Right Between Your Ears follows the Chrisitan radio station Family Radio and it’s founder Harold Camping after Camping makes a prediction that the world will end on May 21st 2011. This documentary uses this event as a catalyst to discuss the notion of belief and how it’s possible to believe in something that is so obviously wrong, even when presented with evidence that counters what you believe.
Throughout the film, we get to see several members of the church who are absolutely convinced that May 21st will be the last day they spend on this planet. They quit their jobs, they don’t bother paying bills due at the start of June, one barely even bothers to pay attention for his tests. They are completely committed to seeing the end of the world and warning everyone about it. Possibly the high point is seeing a group of them on May 21st slowly realising that they were wrong. That realisation is the point where the film flips and really kicks into high gear.
While this film is, on the surface, telling us about this one little group of people who believe this one little thing it’s actually describing the universal idea of belief and how we hold our views, including what happens to our views when we get undeniable evidence that we were wrong. While you or I might laugh when Camping comes out on May 23rd and says something to the effect of “Actually, the end already started, we’re getting raptured in October”, what he’s doing is something any of us would do in that situation.

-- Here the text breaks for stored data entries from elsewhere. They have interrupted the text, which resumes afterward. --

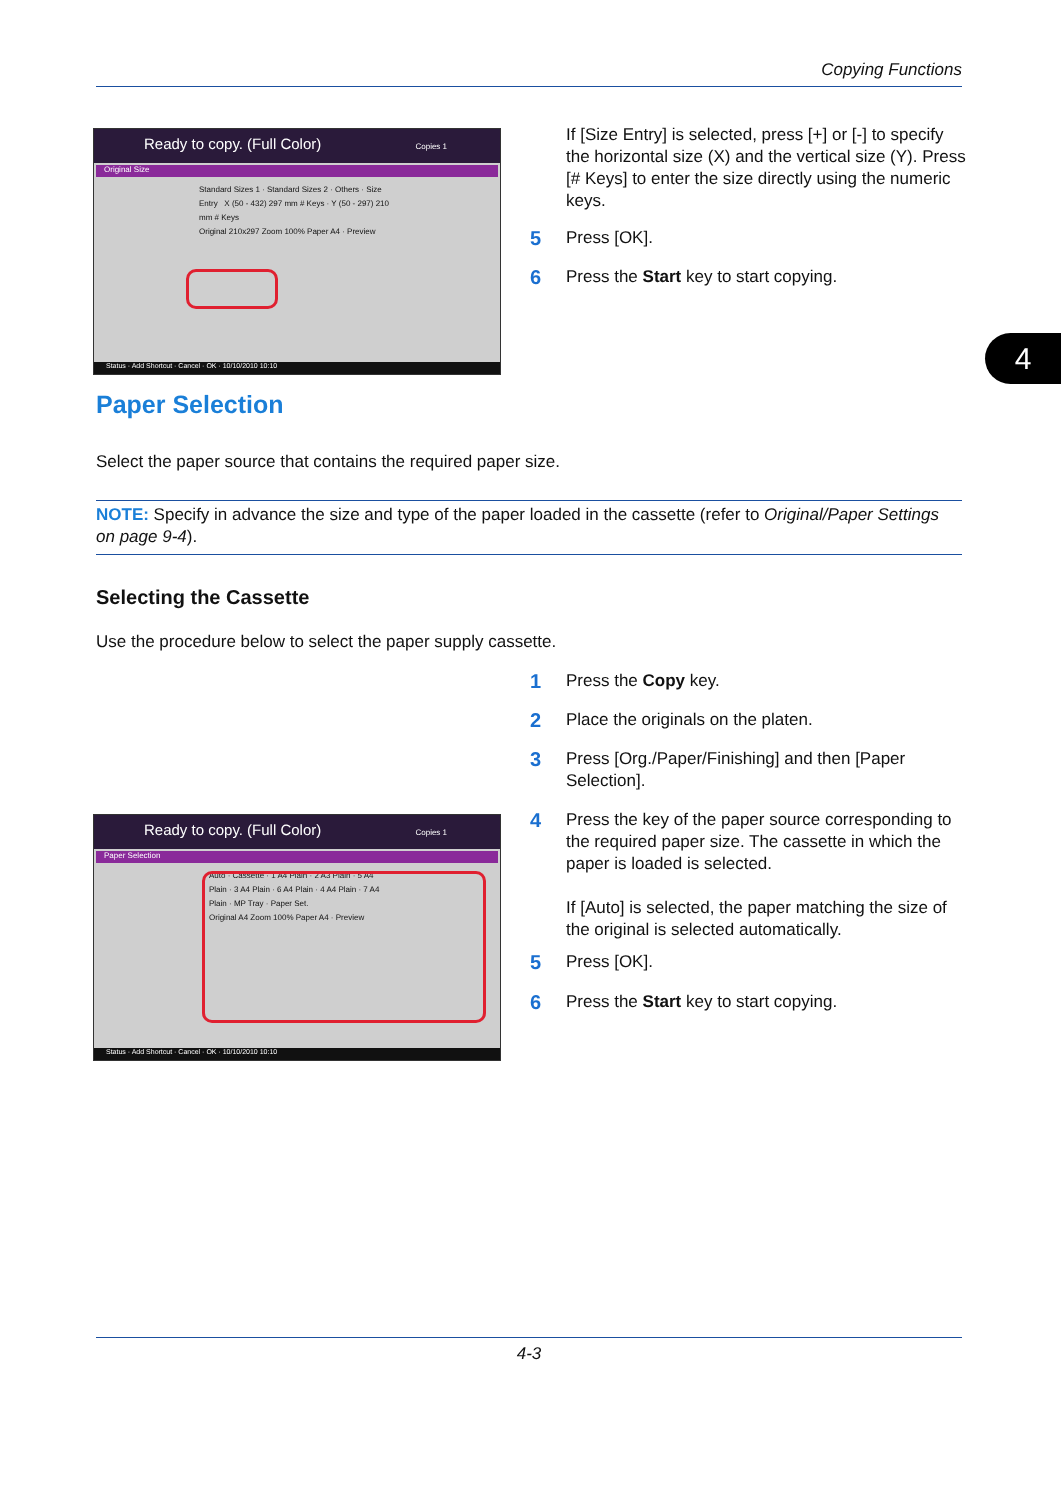Copying Functions
4
Ready to copy. (Full Color) Copies 1
Original Size
Standard Sizes 1 · Standard Sizes 2 · Others · Size Entry X (50 - 432) 297 mm # Keys · Y (50 - 297) 210 mm # Keys
Original 210x297 Zoom 100% Paper A4 · Preview
Status · Add Shortcut · Cancel · OK · 10/10/2010 10:10
If [Size Entry] is selected, press [+] or [-] to specify the horizontal size (X) and the vertical size (Y). Press [# Keys] to enter the size directly using the numeric keys.
5 Press [OK].
6 Press the Start key to start copying.
Paper Selection
Select the paper source that contains the required paper size.
NOTE: Specify in advance the size and type of the paper loaded in the cassette (refer to Original/Paper Settings on page 9-4).
Selecting the Cassette
Use the procedure below to select the paper supply cassette.
1 Press the Copy key.
2 Place the originals on the platen.
3 Press [Org./Paper/Finishing] and then [Paper Selection].
4 Press the key of the paper source corresponding to the required paper size. The cassette in which the paper is loaded is selected.
If [Auto] is selected, the paper matching the size of the original is selected automatically.
5 Press [OK].
6 Press the Start key to start copying.
Ready to copy. (Full Color) Copies 1
Paper Selection
Auto · Cassette · 1 A4 Plain · 2 A3 Plain · 5 A4 Plain · 3 A4 Plain · 6 A4 Plain · 4 A4 Plain · 7 A4 Plain · MP Tray · Paper Set.
Original A4 Zoom 100% Paper A4 · Preview
Status · Add Shortcut · Cancel · OK · 10/10/2010 10:10
4-3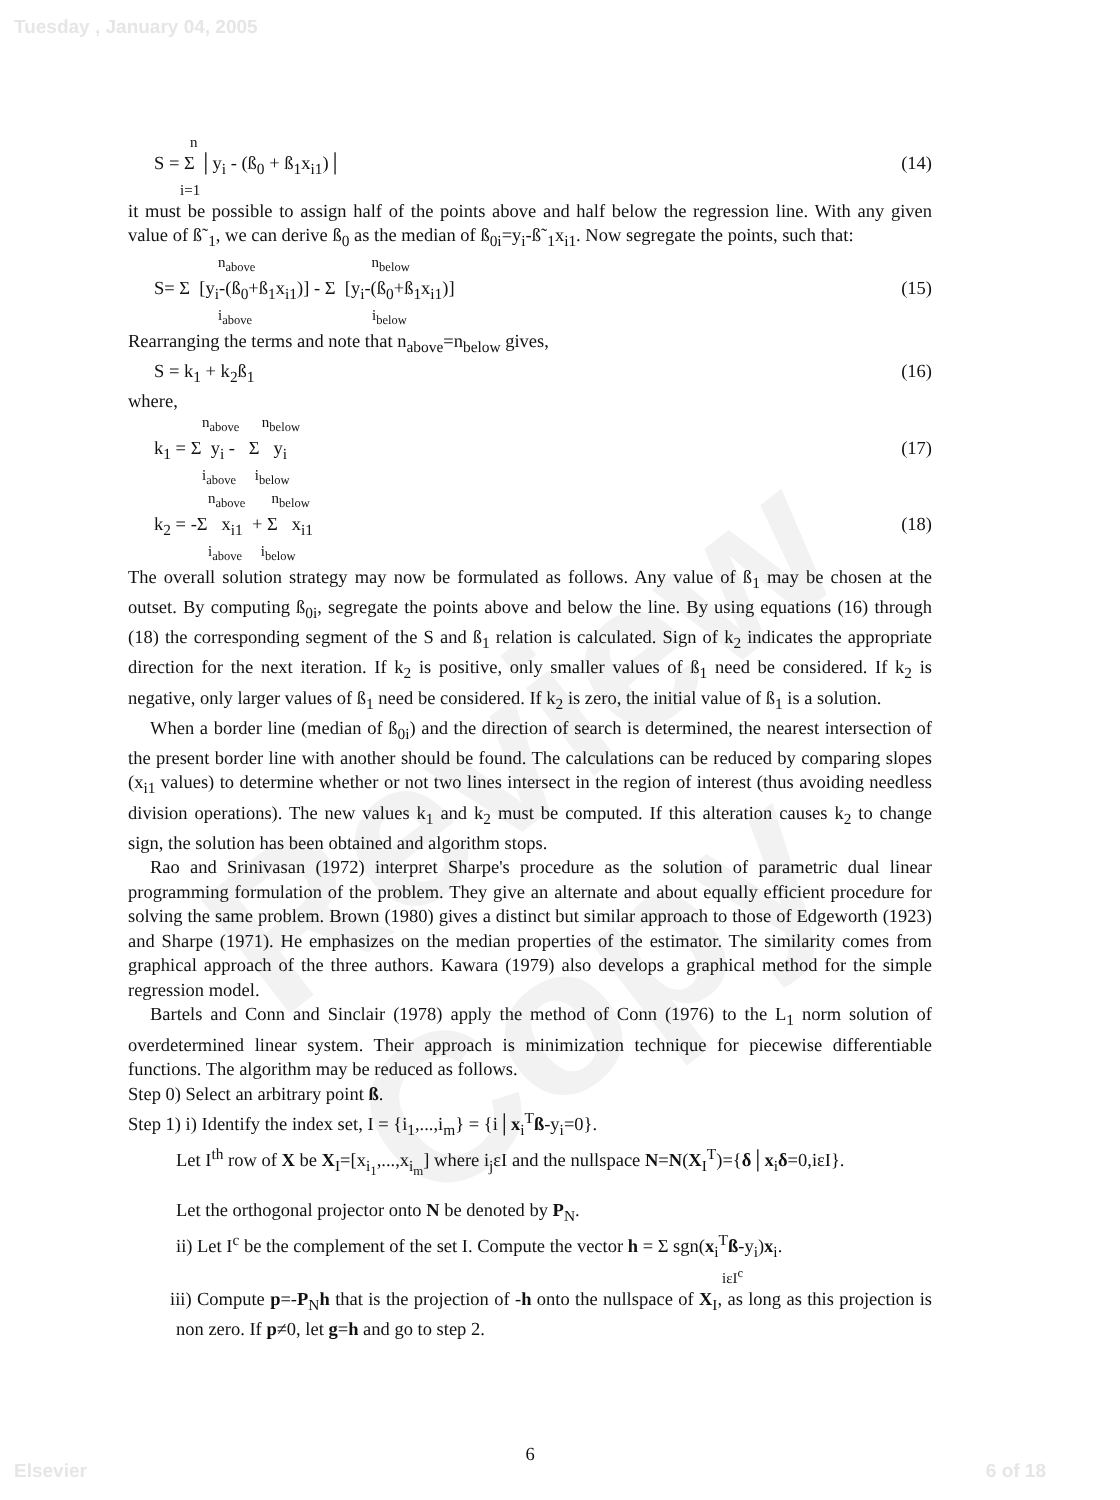Tuesday , January 04, 2005
Review Copy
n
S = Σ │y<sub>i</sub> - (ß<sub>0</sub> + ß<sub>1</sub>x<sub>i1</sub>)│ (14)
i=1
it must be possible to assign half of the points above and half below the regression line. With any given value of ß˜<sub>1</sub>, we can derive ß<sub>0</sub> as the median of ß<sub>0i</sub>=y<sub>i</sub>-ß˜<sub>1</sub>x<sub>i1</sub>. Now segregate the points, such that:
n<sub>above</sub> n<sub>below</sub>
S= Σ [y<sub>i</sub>-(ß<sub>0</sub>+ß<sub>1</sub>x<sub>i1</sub>)] - Σ [y<sub>i</sub>-(ß<sub>0</sub>+ß<sub>1</sub>x<sub>i1</sub>)] (15)
i<sub>above</sub> i<sub>below</sub>
Rearranging the terms and note that n<sub>above</sub>=n<sub>below</sub> gives,
S = k<sub>1</sub> + k<sub>2</sub>ß<sub>1</sub> (16)
where,
n<sub>above</sub> n<sub>below</sub>
k<sub>1</sub> = Σ y<sub>i</sub> - Σ y<sub>i</sub> (17)
i<sub>above</sub> i<sub>below</sub>
n<sub>above</sub> n<sub>below</sub>
k<sub>2</sub> = -Σ x<sub>i1</sub> + Σ x<sub>i1</sub> (18)
i<sub>above</sub> i<sub>below</sub>
The overall solution strategy may now be formulated as follows. Any value of ß<sub>1</sub> may be chosen at the outset. By computing ß<sub>0i</sub>, segregate the points above and below the line. By using equations (16) through (18) the corresponding segment of the S and ß<sub>1</sub> relation is calculated. Sign of k<sub>2</sub> indicates the appropriate direction for the next iteration. If k<sub>2</sub> is positive, only smaller values of ß<sub>1</sub> need be considered. If k<sub>2</sub> is negative, only larger values of ß<sub>1</sub> need be considered. If k<sub>2</sub> is zero, the initial value of ß<sub>1</sub> is a solution.
When a border line (median of ß<sub>0i</sub>) and the direction of search is determined, the nearest intersection of the present border line with another should be found. The calculations can be reduced by comparing slopes (x<sub>i1</sub> values) to determine whether or not two lines intersect in the region of interest (thus avoiding needless division operations). The new values k<sub>1</sub> and k<sub>2</sub> must be computed. If this alteration causes k<sub>2</sub> to change sign, the solution has been obtained and algorithm stops.
Rao and Srinivasan (1972) interpret Sharpe's procedure as the solution of parametric dual linear programming formulation of the problem. They give an alternate and about equally efficient procedure for solving the same problem. Brown (1980) gives a distinct but similar approach to those of Edgeworth (1923) and Sharpe (1971). He emphasizes on the median properties of the estimator. The similarity comes from graphical approach of the three authors. Kawara (1979) also develops a graphical method for the simple regression model.
Bartels and Conn and Sinclair (1978) apply the method of Conn (1976) to the L<sub>1</sub> norm solution of overdetermined linear system. Their approach is minimization technique for piecewise differentiable functions. The algorithm may be reduced as follows.
Step 0) Select an arbitrary point ß.
Step 1) i) Identify the index set, I = {i<sub>1</sub>,...,i<sub>m</sub>} = {i│x<sub>i</sub><sup>T</sup>ß-y<sub>i</sub>=0}.
Let I<sup>th</sup> row of X be X<sub>I</sub>=[x<sub>i<sub>1</sub></sub>,...,x<sub>i<sub>m</sub></sub>] where i<sub>j</sub>εI and the nullspace N=N(X<sub>I</sub><sup>T</sup>)={δ│x<sub>i</sub>δ=0,iεI}.
Let the orthogonal projector onto N be denoted by P<sub>N</sub>.
ii) Let I<sup>c</sup> be the complement of the set I. Compute the vector h = Σ sgn(x<sub>i</sub><sup>T</sup>ß-y<sub>i</sub>)x<sub>i</sub>.
iεI<sup>c</sup>
iii) Compute p=-P<sub>N</sub>h that is the projection of -h onto the nullspace of X<sub>I</sub>, as long as this projection is non zero. If p≠0, let g=h and go to step 2.
6
Elsevier 6 of 18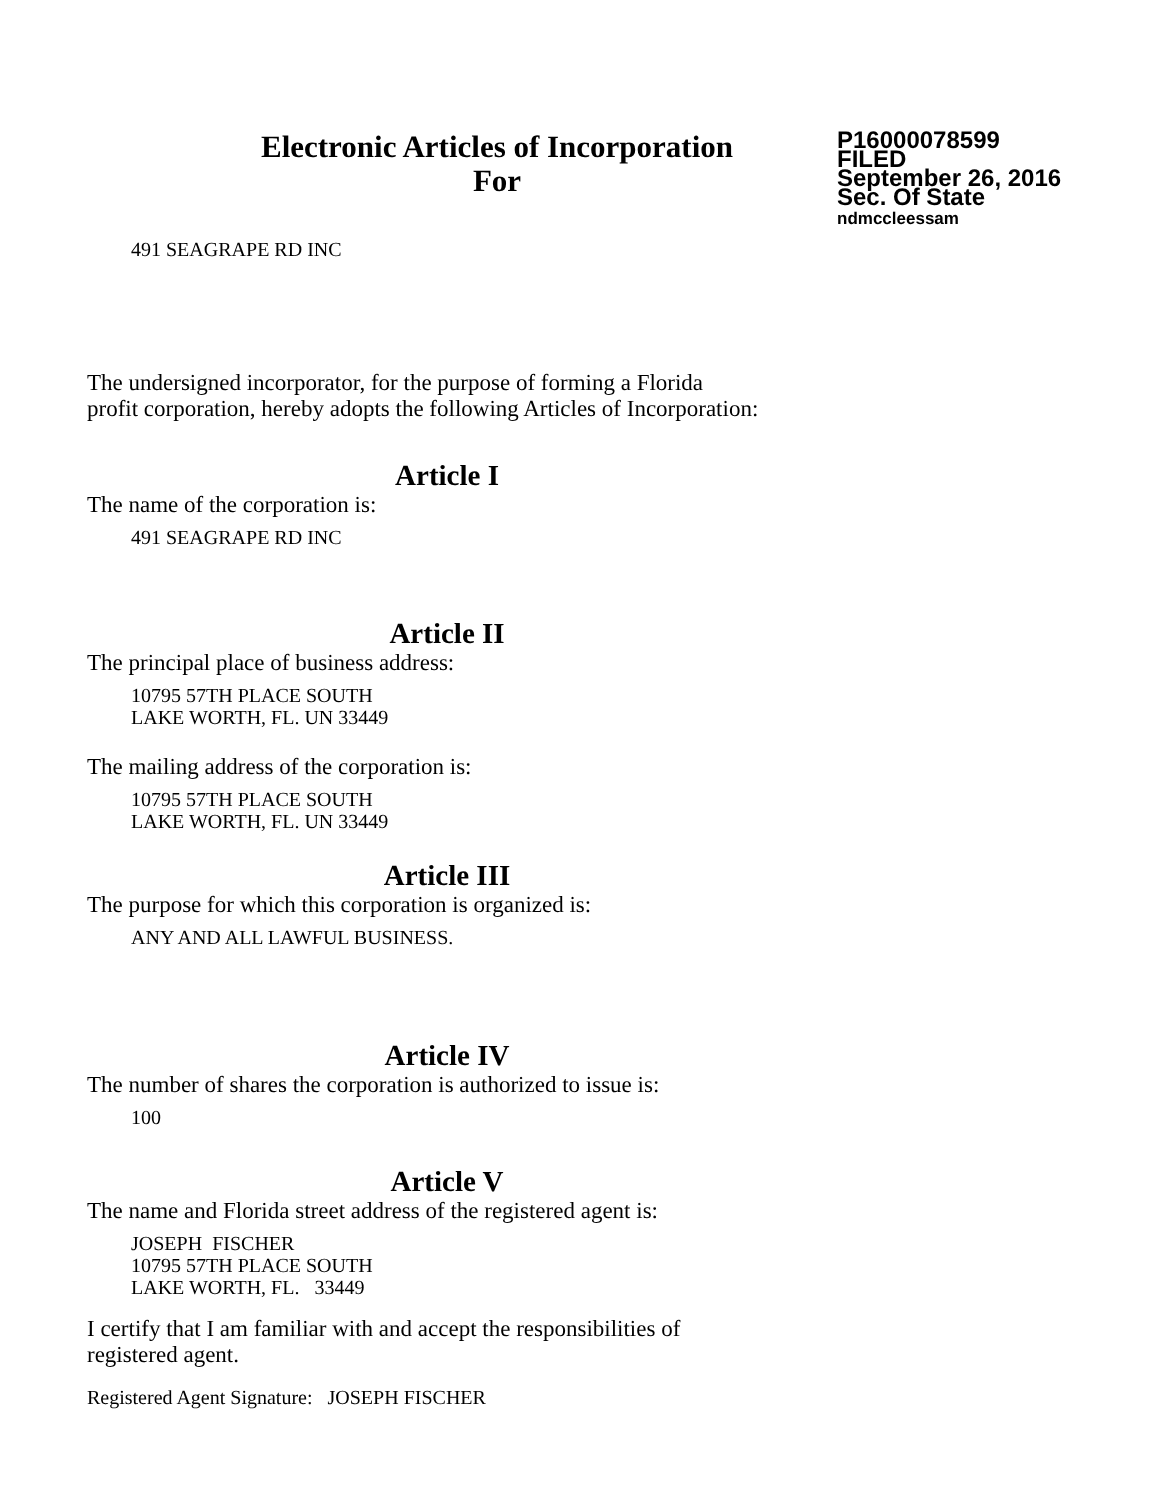Electronic Articles of Incorporation
For
P16000078599
FILED
September 26, 2016
Sec. Of State
ndmccleessam
491 SEAGRAPE RD INC
The undersigned incorporator, for the purpose of forming a Florida
profit corporation, hereby adopts the following Articles of Incorporation:
Article I
The name of the corporation is:
491 SEAGRAPE RD INC
Article II
The principal place of business address:
10795 57TH PLACE SOUTH
LAKE WORTH, FL. UN 33449
The mailing address of the corporation is:
10795 57TH PLACE SOUTH
LAKE WORTH, FL. UN 33449
Article III
The purpose for which this corporation is organized is:
ANY AND ALL LAWFUL BUSINESS.
Article IV
The number of shares the corporation is authorized to issue is:
100
Article V
The name and Florida street address of the registered agent is:
JOSEPH FISCHER
10795 57TH PLACE SOUTH
LAKE WORTH, FL. 33449
I certify that I am familiar with and accept the responsibilities of
registered agent.
Registered Agent Signature: JOSEPH FISCHER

It’s really impressive what this film pulls off, the filmmakers got in deep with this little group of people and don’t make them look like idiots. That’s the bit that impresses me the most, a lesser filmmaker might just play this up for laughs but this film treats these people with dignity and lets us see ourselves in this situation. We could all be a member of the Family Radio flock, believing something despite what evidence says.
The running theme throughout the movie is the idea of Cognitive Dissonance, these people all state repeatedly that they don’t fall for silly things and when they finally experience doubt on the night of May 21st, it’s shocking to them and witnessing that is so stunning. There’s some mild humour to be had in their rationalisations that they’re still right, trying to account for time zones and such but in the end, it’s a tale of people who believed something innocently and ended up hurting themselves in the process.
The only thing I can say negative about the film is that it’s an hour long and I wanted more, I thought the film was so well made and the story was so interesting that I would’ve gleefully watched a film twice the length. It’s easily the best film I saw at the Lift Off festival and I can’t recommend it higher. If you want to see it, they have the entire film up on Vimeo for sale and it’s worth the purchase, go buy it godammn it before May 21st 2018 when, who knows, maybe the world will end.